Workspaces & Members
A workspace is where your repositories, scans, and trust data live. You can work solo in your personal workspace, spin up a shared workspace for your team, and invite people to join it - by email or with a single shareable link. This page covers everything you need to set one up and run it.
How workspaces are organized
Every account has one personal workspace, created for you the first time you sign in. It is yours alone and cannot be deleted or left. When you want to collaborate, you create a shared workspace and invite your team into it.
| Type | Who it is for | What you can do |
|---|---|---|
| Personal | Just you | Created automatically and shown as “Your workspace”. Always available to fall back to. Cannot be deleted or shared. |
| Shared | A team or company | Created by you, with members, roles, and invitations. Can be split into branches for sub-teams. |
You can belong to as many workspaces as you like and switch between them at any time with the workspace switcher.
Create a shared workspace
Open the workspace switcher in the sidebar and choose Create workspace. Give it a name - your team or company name works well - and you are done. You become its owner, it becomes your active workspace, and you can start inviting people right away.
Member roles
Every member of a shared workspace has one of three roles. Roles control who can change settings, manage people, and see results.
| Role | Can do |
|---|---|
| Owner | Everything an admin can do, plus transfer ownership and delete the workspace. There is exactly one owner at a time. |
| Admin | Invite and remove members, change member roles, rename the workspace, and create branches. Cannot transfer ownership or delete the workspace. |
| Member | View repositories, scan results, and trust data. Read-only - members cannot manage people or settings. |
Owners and admins can promote a member to admin or demote an admin back to member at any time. The owner role is special - it can only change hands through ownership transfer.
Invite members by email
Inviting someone specific? Open your workspace members, enter their email, and pick whether they join as an admin or a member. They receive a link to accept. The invite is tied to that exact email address - only the person who owns it can use it.
Expires in 72 hours
If it lapses before they accept, regenerate it from the members list to issue a fresh link.

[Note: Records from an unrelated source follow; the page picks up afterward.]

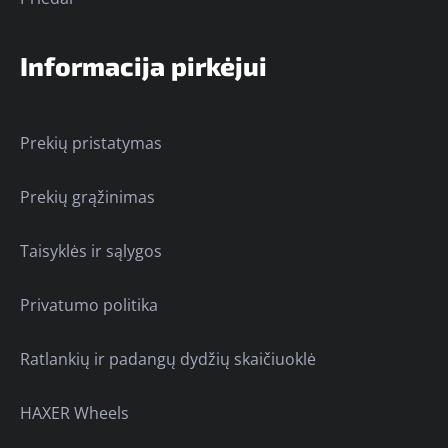
Informacija pirkėjui
Prekių pristatymas
Prekių grąžinimas
Taisyklės ir sąlygos
Privatumo politika
Ratlankių ir padangų dydžių skaičiuoklė
HAXER Wheels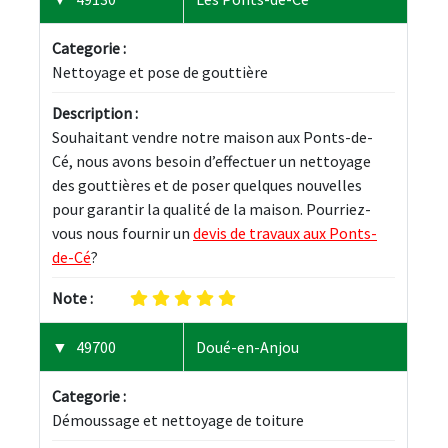
Categorie :
Nettoyage et pose de gouttière
Description :
Souhaitant vendre notre maison aux Ponts-de-
Cé, nous avons besoin d’effectuer un nettoyage 
des gouttières et de poser quelques nouvelles 
pour garantir la qualité de la maison. Pourriez-
vous nous fournir un 
devis de travaux aux Ponts-
de-Cé
?
Note :
49700
Doué-en-Anjou
Categorie :
Démoussage et nettoyage de toiture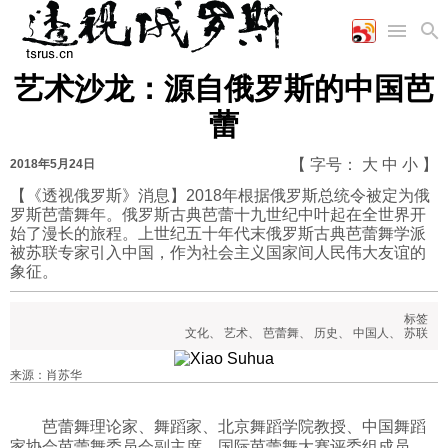
艺术沙龙：源自俄罗斯的中国芭
首页
空军
财经
文艺
图片新闻
蕾
海军
商业
教育
高清图片
国际
陆军
工业
美食
漫画
【 字号：
大
中
小
】
2018年5月24日
军事合作
能源
娱乐
视频
【《透视俄罗斯》消息】2018年根据俄罗斯总统令被定为俄
罗斯芭蕾舞年。俄罗斯古典芭蕾十九世纪中叶起在全世界开
农业
图表
时政
始了漫长的旅程。上世纪五十年代末俄罗斯古典芭蕾舞学派
被苏联专家引入中国，作为社会主义国家间人民伟大友谊的
象征。
军事
标签
文化
、
艺术
、
芭蕾舞
、
历史
、
中国人
、
苏联
评论
来源：肖苏华
经济
芭蕾舞理论家、舞蹈家、北京舞蹈学院教授、中国舞蹈
家协会芭蕾舞委员会副主席、国际芭蕾舞大赛评委组成员、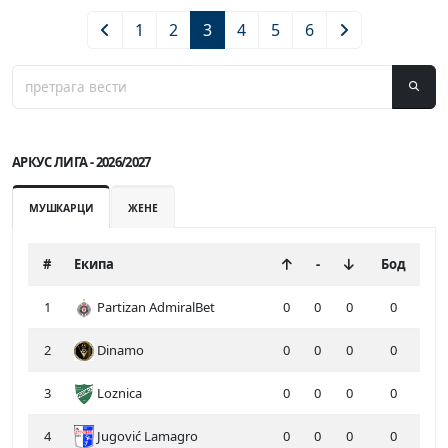
1
2
3
4
5
6
АРКУС ЛИГА - 2026/2027
МУШКАРЦИ
ЖЕНЕ
#
Екипа
-
Бод
1
Partizan AdmiralBet
0
0
0
0
2
Dinamo
0
0
0
0
3
Loznica
0
0
0
0
4
Jugović Lamagro
0
0
0
0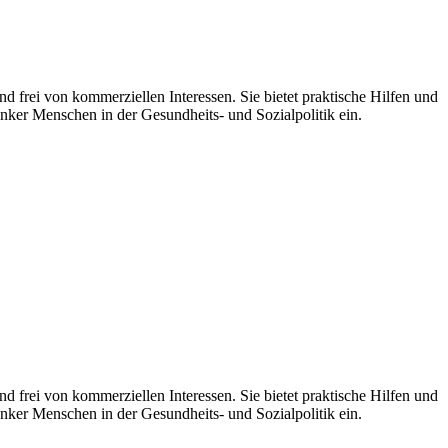
d frei von kommerziellen Interessen. Sie bietet praktische Hilfen und
nker Menschen in der Gesundheits- und Sozialpolitik ein.
 frei von kommerziellen Interessen. Sie bietet praktische Hilfen und
nker Menschen in der Gesundheits- und Sozialpolitik ein.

One pending invite per email
You cannot stack invites for the same address. Cancel the pending one first if you need to change the role.
Invite members with a shareable link
Onboarding a whole team? Generate a shareable link instead. Anyone with the link can join after signing in - no need to enter each address. Drop it in Slack, an onboarding doc, or a welcome email.
When you create a link, you choose two limits:
| Setting | Options | What it controls |
|---|---|---|
| Expires after | 1h / 24h / 7d | How long the link stays valid before it stops working. |
| Max uses | 1 / 5 / 25 / 100 | How many people can join through it. It closes itself once the limit is reached. |
A workspace has one active link at a time. Generating a new one replaces the old one immediately, and you can revoke a link whenever you want to cut off access. Re-joining with the same account does not burn an extra use, so your quota reflects real people, not repeat clicks.
Transfer ownership
Handing the workspace to a colleague? As the owner, choose any existing member and transfer ownership to them. They become the new owner, and you step down to admin so you keep managing the workspace day to day.
The new owner must already be a member
Invite them and let them accept first, then transfer.
Owners cannot simply leave
To step away entirely, transfer ownership first, then leave the workspace.
Branches for sub-teams
Larger organizations can split a workspace into branches - separate sub-workspaces grouped under a parent. Use them to give each squad, product line, or business unit its own repositories and members while keeping them organized under one roof.
Owners and admins of the parent create branches from the workspace settings. A few things to know:
- The hierarchy is two levels deep - a parent and its branches. A branch cannot have branches of its own.
- Each branch has its own members and roles, managed just like any shared workspace.
- Branches appear indented under their parent in the workspace switcher, so it is always clear how they relate.
Switch between workspaces
The workspace switcher in the sidebar lists every workspace you belong to - your personal one, any shared workspaces, and their branches nested underneath. Each entry shows the workspace name and your role in it.
Click one to make it active. From that point on, every page - repositories, scans, trust data, settings - reflects the workspace you picked. Your choice sticks across sessions, so you land back in the same place next time you sign in.
Leave a workspace
You can leave any shared workspace you no longer need access to. When you do, you drop straight back to your personal workspace. Two rules apply:
- You cannot leave your personal workspace - it is always there.
- Owners must transfer ownership before leaving. Leaving a parent workspace also removes you from its branches.